Famílias inscritas no Bolsa Família, entre elas moradoras do Rio de Janeiro, vão receber mais dinheiro a partir de outubro. O governo federal publicou nesta quinta-feira (17), em edição especial do Diário Oficial da União, um decreto que reajusta em 15,04% os valores do programa. Com a mudança, o piso pago a cada família sobe de R$ 600 para R$ 691, beneficiando 19,3 milhões de famílias em todo o país.

O anúncio foi feito pelo presidente Luiz Inácio Lula da Silva a pouco mais de duas semanas do primeiro turno das eleições, marcado para 4 de outubro.

Novo valor chega à conta em outubro

Além do piso, a média geral dos pagamentos também sobe: segundo o Ministério do Planejamento, o valor médio recebido pelos beneficiários passa de R$ 675 para R$ 777. Quem recebe o programa vai sentir a diferença já no próximo depósito, previsto para começar em 19 de outubro.

De acordo com o governo, a correção não representa um aumento além da inflação, mas uma reposição: o percentual aplicado corresponde ao INPC acumulado entre março de 2023, quando o Bolsa Família foi relançado, e agosto deste ano. Até então, o programa não havia passado por nenhum reajuste desde a retomada.

Quanto vai custar aos cofres públicos

A conta para o governo federal não é pequena.
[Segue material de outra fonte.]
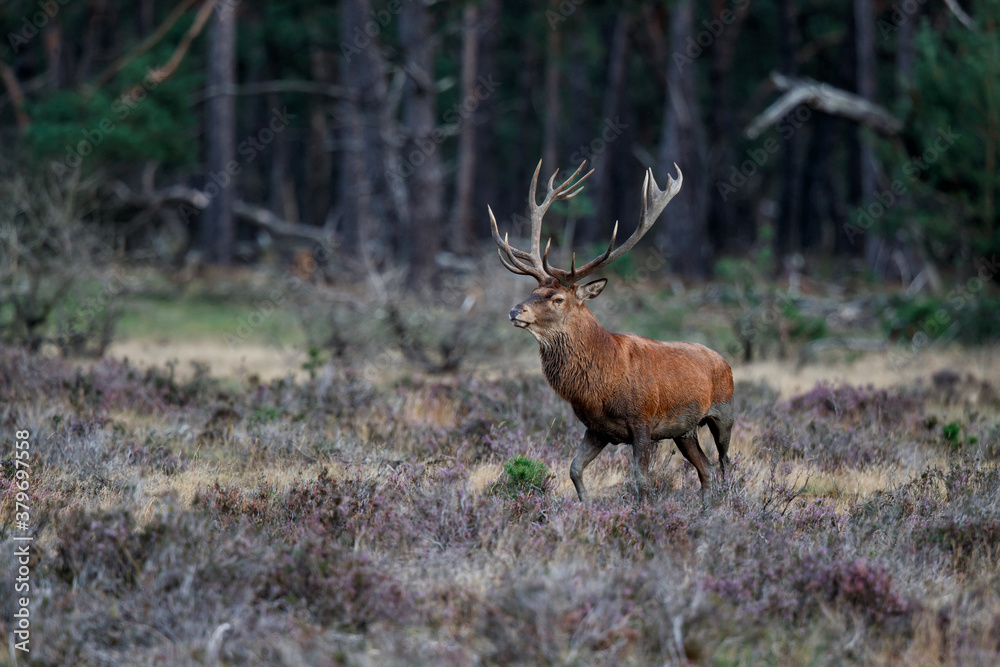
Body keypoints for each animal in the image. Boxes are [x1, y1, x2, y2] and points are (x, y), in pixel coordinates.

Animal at [489, 160, 734, 503]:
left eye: (557, 298)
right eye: (533, 290)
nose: (515, 311)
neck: (600, 383)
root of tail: (724, 361)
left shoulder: (643, 421)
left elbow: (641, 481)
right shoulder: (597, 427)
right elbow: (574, 469)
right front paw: (586, 506)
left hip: (724, 412)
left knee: (725, 463)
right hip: (684, 431)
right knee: (706, 468)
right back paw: (706, 508)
Considerando apenas os pagamentos de outubro a dezembro, o impacto neste ano será de R$ 5,8 bilhões. Para 2027, a estimativa apresentada pelo ministro do Planejamento e Orçamento, Bruno Moretti, gira em torno de R$ 22 bilhões a mais por ano.
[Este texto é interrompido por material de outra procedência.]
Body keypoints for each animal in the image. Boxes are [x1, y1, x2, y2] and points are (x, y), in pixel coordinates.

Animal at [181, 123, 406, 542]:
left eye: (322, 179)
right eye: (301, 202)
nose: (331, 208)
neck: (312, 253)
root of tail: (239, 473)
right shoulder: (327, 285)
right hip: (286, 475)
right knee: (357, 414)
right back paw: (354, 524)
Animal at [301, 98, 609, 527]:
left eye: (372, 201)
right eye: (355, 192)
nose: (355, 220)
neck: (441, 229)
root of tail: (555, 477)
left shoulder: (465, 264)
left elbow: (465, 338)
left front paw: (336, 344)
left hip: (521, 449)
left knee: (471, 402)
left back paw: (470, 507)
Moretti afirmou que o espaço para bancar o reajuste foi encontrado a partir do monitoramento das despesas obrigatórias, e não representará estouro no teto de gastos do governo. Segundo ele, os recursos virão de remanejamento entre rubricas do próprio orçamento. Chamado a explicar por que negou a possibilidade de reajuste há menos de um mês, quando entregou o projeto de orçamento de 2027 ao Congresso, o ministro disse que a mudança de cenário veio de um novo relatório de acompanhamento fiscal. Ele negou que o momento do anúncio tenha relação com o calendário eleitoral.

Reajuste é contestado no TCU e na Justiça

Nem todos os órgãos técnicos concordam com a leitura do governo. A Instituição Fiscal Independente, vinculada ao Senado, já projetava um cenário de déficit nas contas públicas de 2027 mesmo antes do reajuste ser anunciado, o que segundo a instituição contradiz a existência de folga orçamentária mencionada pelo ministro. O Ministério Público que atua junto ao Tribunal de Contas da União também pediu a suspensão do decreto por meio de uma medida cautelar.
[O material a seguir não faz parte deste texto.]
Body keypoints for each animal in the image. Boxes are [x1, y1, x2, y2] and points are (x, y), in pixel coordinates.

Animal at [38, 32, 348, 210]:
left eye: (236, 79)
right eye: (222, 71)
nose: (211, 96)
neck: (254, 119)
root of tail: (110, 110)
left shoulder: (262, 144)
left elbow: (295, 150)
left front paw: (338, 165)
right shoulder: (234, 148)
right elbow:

Há ainda a questão eleitoral: a legislação proíbe a criação de novos benefícios em ano de eleição. A Advocacia-Geral da União avalia que o caso é diferente, porque se trata de correção pela inflação sem ampliação do público atendido, o que afastaria a vedação legal. O economista Felipe Salto, da Warren Investimentos, também defende que a medida está dentro da Lei de Responsabilidade Fiscal, já que o reajuste segue estritamente o índice de preços acumulado no período.

Adversários de Lula criticam decisão

Candidatos que disputam a Presidência contra Lula reagiram ao anúncio. Flávio Bolsonaro chamou o reajuste de ilegal. Renan Santos disse que vai recorrer à Justiça Eleitoral, e Romeu Zema classificou a medida como eleitoreira. O caso guarda semelhança com o que ocorreu em 2022, quando o então presidente Jair Bolsonaro, também às vésperas de uma eleição em que buscava a reeleição, elevou o valor do então Auxílio Brasil de R$ 400 para R$ 600.

O que dizem os ministros

Em entrevista à Rádio Itatiaia, Lula defendeu a medida como parte de uma política de recomposição de renda. “É o governo federal cuidando de quem precisa, combatendo a fome, reduzindo a pobreza e criando condições para que milhões de brasileiros tenham mais renda, mais oportunidades e uma vida melhor”, disse o presidente.

O ministro do Desenvolvimento e Assistência Social, Wellington Dias, afirmou que o programa hoje atende 19,3 milhões de famílias e que mais de 80% das pessoas que conseguem entrar no mercado de trabalho fazem parte desse público. Segundo Dias, o cruzamento de dados do Cadastro Único ajudou a identificar pagamentos irregulares e, ao mesmo tempo, incluir famílias que tinham direito ao benefício e ainda estavam fora dele.